The third propisition also has compelling counterexamples. The author endorses euthanasia in cases where the person faces a future “of pain and despair.” There are several medical conditions that a fetus could be diagnosed with that could lead to such a life – ancephalic fetuses are just one such example. Additionally, Marquis fails to examine the significance of a child raised in a home where it was not wanted – or the impact of a child being given up for adoption instead of abortion. According to research I did for my class, adults who grew up as children in orphanages or as adopted children have much higher rates of both suicidal thoughts and suicide attempts – when they became old enough to make the choice for themselves, they tried to end their own lives. They decided that life had not been and would continue to be not worth living, so why should we force life in scenarios where the potential child will grow up unwanted? One might argue that “everyone deserves a chance to live,” and while this sounds nice and makes everyone feel good, the person arguing this point doesn’t have to grow up with all of the proposed disadvantages (not being wanted, having serious medical conditions that would reduce quality of life, and so on).
Lastly, such thinking tends to elevate the perceived interests of the fetus (as no one can yet communicate directly with a fetus and ask it if it wants to live, or to be adopted, and so on) above the combined interests of the parents and even the family.
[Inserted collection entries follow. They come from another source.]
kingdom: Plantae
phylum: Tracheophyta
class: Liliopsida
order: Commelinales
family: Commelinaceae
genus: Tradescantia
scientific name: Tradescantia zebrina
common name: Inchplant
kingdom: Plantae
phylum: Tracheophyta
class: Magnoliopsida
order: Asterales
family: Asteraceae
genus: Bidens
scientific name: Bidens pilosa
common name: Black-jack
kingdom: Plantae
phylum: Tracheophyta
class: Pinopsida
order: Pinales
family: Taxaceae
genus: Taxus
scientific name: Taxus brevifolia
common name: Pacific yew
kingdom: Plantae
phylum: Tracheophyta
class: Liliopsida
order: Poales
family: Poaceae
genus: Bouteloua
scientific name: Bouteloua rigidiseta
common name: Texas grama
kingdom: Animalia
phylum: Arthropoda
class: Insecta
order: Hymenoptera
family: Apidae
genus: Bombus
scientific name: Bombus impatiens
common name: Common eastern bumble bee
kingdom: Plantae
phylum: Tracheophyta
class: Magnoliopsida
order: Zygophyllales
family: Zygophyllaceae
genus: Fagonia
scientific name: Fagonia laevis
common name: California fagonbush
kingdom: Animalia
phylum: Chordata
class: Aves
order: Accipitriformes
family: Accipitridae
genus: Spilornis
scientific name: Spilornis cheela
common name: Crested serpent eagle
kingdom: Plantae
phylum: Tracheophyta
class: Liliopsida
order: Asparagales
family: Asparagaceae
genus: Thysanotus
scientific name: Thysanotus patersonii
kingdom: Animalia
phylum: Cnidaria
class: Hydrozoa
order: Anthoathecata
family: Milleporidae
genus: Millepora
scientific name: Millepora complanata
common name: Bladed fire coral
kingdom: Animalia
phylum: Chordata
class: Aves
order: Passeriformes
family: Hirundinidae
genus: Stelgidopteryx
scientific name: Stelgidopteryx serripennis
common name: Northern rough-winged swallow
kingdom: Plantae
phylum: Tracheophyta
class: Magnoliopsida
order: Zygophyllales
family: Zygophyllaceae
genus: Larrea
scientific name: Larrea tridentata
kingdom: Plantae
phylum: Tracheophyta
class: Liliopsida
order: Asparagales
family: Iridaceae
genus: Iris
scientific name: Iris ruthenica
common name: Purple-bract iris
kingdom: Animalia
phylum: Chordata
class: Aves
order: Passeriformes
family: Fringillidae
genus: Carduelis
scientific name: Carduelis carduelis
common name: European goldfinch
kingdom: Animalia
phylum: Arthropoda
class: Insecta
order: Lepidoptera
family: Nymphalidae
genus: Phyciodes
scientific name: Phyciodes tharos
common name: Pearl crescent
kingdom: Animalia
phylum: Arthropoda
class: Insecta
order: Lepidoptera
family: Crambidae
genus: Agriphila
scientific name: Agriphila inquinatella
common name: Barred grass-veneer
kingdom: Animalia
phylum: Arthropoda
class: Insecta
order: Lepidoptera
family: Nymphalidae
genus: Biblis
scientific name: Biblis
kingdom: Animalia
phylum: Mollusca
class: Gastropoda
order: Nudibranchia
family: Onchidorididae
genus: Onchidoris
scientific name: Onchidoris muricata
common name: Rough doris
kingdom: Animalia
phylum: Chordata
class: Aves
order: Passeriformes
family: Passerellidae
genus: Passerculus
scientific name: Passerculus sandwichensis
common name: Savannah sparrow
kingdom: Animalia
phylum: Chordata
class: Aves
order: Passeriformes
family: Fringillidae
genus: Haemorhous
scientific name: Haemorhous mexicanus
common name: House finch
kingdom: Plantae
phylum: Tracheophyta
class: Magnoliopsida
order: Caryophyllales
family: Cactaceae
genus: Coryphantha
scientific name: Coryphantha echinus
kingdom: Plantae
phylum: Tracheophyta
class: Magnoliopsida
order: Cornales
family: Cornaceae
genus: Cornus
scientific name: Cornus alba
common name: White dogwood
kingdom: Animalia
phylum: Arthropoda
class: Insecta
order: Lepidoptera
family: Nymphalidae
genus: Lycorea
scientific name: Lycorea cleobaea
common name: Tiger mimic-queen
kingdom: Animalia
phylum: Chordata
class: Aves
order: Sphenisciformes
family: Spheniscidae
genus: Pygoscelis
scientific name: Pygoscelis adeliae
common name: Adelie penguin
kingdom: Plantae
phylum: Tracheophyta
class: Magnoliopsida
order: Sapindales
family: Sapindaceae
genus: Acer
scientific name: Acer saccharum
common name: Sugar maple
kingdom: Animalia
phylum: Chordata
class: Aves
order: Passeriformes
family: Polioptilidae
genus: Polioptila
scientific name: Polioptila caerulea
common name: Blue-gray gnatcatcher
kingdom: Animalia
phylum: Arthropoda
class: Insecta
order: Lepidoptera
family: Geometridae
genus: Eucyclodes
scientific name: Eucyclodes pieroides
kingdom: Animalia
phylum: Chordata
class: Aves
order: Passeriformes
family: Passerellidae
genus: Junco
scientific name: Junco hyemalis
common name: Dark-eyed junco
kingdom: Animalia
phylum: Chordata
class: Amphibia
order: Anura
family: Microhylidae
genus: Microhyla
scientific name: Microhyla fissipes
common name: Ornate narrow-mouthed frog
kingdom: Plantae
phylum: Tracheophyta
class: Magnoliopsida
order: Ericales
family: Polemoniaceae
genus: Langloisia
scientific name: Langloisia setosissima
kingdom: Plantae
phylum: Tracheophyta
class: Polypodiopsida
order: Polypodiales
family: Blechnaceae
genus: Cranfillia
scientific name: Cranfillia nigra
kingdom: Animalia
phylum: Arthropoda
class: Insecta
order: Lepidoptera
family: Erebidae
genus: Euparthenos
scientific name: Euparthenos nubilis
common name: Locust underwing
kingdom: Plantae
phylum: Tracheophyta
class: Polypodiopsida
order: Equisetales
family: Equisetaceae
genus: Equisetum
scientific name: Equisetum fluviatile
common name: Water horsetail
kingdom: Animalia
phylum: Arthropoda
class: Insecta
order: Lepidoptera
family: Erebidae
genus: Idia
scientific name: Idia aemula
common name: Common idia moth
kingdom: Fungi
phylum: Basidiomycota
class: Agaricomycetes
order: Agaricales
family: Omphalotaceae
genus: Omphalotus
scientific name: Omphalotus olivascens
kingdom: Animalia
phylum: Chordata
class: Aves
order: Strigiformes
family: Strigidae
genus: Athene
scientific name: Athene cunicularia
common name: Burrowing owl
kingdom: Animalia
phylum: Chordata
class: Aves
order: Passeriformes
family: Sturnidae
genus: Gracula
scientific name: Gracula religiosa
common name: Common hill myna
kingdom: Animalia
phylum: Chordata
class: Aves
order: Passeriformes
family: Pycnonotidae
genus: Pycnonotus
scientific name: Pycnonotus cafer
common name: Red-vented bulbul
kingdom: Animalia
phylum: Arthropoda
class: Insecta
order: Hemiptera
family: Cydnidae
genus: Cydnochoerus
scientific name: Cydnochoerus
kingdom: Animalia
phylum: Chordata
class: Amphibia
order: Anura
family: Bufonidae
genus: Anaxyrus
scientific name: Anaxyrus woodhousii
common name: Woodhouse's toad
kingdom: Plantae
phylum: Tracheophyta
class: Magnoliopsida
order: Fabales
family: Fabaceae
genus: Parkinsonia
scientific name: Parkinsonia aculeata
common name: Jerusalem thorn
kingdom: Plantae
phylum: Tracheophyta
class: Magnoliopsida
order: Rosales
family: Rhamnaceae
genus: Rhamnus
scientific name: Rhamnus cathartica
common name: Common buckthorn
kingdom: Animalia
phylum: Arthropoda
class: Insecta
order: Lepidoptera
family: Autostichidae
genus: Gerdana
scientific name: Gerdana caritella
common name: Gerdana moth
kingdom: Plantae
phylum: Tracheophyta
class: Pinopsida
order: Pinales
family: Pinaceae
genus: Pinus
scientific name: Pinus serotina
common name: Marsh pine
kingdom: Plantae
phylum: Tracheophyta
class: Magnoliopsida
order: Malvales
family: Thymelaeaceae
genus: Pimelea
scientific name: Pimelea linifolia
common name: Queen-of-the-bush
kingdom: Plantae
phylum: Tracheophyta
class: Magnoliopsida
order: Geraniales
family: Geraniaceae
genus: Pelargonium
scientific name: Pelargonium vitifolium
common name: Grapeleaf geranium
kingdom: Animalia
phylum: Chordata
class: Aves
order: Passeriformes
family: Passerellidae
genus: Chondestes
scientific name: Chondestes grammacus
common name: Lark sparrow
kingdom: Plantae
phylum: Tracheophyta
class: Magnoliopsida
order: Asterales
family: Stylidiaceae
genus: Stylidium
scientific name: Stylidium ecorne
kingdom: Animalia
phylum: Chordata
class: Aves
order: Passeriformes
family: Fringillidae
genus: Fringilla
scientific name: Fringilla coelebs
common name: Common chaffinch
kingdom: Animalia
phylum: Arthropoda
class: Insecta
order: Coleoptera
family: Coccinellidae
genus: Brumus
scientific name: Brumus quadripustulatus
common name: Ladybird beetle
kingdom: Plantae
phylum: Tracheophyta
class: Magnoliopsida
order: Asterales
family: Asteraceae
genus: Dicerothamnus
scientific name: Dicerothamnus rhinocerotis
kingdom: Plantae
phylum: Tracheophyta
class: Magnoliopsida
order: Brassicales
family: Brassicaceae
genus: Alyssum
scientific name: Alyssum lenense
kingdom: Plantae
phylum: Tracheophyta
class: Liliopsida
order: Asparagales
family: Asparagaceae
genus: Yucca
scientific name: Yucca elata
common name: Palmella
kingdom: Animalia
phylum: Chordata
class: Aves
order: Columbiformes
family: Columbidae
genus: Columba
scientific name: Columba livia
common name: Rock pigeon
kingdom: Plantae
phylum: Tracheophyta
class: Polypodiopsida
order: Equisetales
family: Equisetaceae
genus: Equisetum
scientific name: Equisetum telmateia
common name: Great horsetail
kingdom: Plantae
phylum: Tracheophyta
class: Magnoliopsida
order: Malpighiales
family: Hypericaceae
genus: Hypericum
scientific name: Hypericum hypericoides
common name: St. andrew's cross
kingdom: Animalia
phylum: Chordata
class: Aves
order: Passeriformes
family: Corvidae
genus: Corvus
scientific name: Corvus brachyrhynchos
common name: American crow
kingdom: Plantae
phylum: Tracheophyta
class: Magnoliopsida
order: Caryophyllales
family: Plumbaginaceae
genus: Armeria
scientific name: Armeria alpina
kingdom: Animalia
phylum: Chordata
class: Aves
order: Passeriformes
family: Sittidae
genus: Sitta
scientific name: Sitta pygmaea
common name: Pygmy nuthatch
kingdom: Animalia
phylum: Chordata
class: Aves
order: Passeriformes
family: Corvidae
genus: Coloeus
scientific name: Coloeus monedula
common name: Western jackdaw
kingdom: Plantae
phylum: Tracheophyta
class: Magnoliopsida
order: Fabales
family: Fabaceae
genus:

If the parents have legitimate reasons to not want a child – for example, being unable to provide sufficient resources for the child, or in the case of children born with certain medical conditions or “diasabilities,” being unwilling or unable to provide for the child’s special needs (which can irrevocably and drastically alter the course of the parents’ lives) – why are we forcing them to bring these children to terms? Examined from another angle – if contraceptives are considered okay (meaning, it is okay to determine when and how you want to have a child through the use of contraceptives) why then is it wrong to determine when and how you want to have a child through the use of an abortion? Contraceptives are not 100% effective and accidents can happen – additionally, not everyone has the same level of education and so not everyone has an equal understanding of the importance of contraceptives. Hence, pregnancies will “slip through the cracks,” so to speak. Does it really make sense to condemn a teenage mother, for instance, who decides it would be more responsible to get an abortion rather than to try and raise a child on a meager income and potentially with no outside support (a father, and/or a strong extended family)? One might argue that the mother could put the child up for adoption, but again, that seems to condem the child to a worse fate than the ideal of being wanted and loved by its own biological parents. I suppose I have a hidden value here, in that I believe every human has the right to have parents that want and love them – irregardless, even, of the parents’ financial situation. If, however, a parent’s/family’s financial situation causes them to no longer want a child, why are we forcing children into a world where they will be unwanted?